■ WHAT TO WORK ON ■
From the first entry to the last, copy each one exactly.

■ MATERIAL PROVIDED ■
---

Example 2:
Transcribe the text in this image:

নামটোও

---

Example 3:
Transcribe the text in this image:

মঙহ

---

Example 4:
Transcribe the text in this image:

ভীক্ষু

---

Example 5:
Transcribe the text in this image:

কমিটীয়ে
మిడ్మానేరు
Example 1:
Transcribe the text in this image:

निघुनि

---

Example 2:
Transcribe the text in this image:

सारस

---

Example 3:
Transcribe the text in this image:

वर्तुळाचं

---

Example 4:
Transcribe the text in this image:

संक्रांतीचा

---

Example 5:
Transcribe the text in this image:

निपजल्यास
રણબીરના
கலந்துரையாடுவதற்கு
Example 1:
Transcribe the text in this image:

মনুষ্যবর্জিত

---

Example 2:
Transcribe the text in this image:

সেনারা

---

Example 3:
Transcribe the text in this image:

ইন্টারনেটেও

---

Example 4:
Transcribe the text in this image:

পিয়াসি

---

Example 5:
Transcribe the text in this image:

■ TASK ANSWER ■
---

Example 2:
Transcribe the text in this image:

নামটোও

---

Example 3:
Transcribe the text in this image:

মঙহ

---

Example 4:
Transcribe the text in this image:

ভীক্ষু

---

Example 5:
Transcribe the text in this image:

কমিটীয়ে
మిడ్మానేరు
Example 1:
Transcribe the text in this image:

निघुनि

---

Example 2:
Transcribe the text in this image:

सारस

---

Example 3:
Transcribe the text in this image:

वर्तुळाचं

---

Example 4:
Transcribe the text in this image:

संक्रांतीचा

---

Example 5:
Transcribe the text in this image:

निपजल्यास
રણબીરના
கலந்துரையாடுவதற்கு
Example 1:
Transcribe the text in this image:

মনুষ্যবর্জিত

---

Example 2:
Transcribe the text in this image:

সেনারা

---

Example 3:
Transcribe the text in this image:

ইন্টারনেটেও

---

Example 4:
Transcribe the text in this image:

পিয়াসি

---

Example 5:
Transcribe the text in this image:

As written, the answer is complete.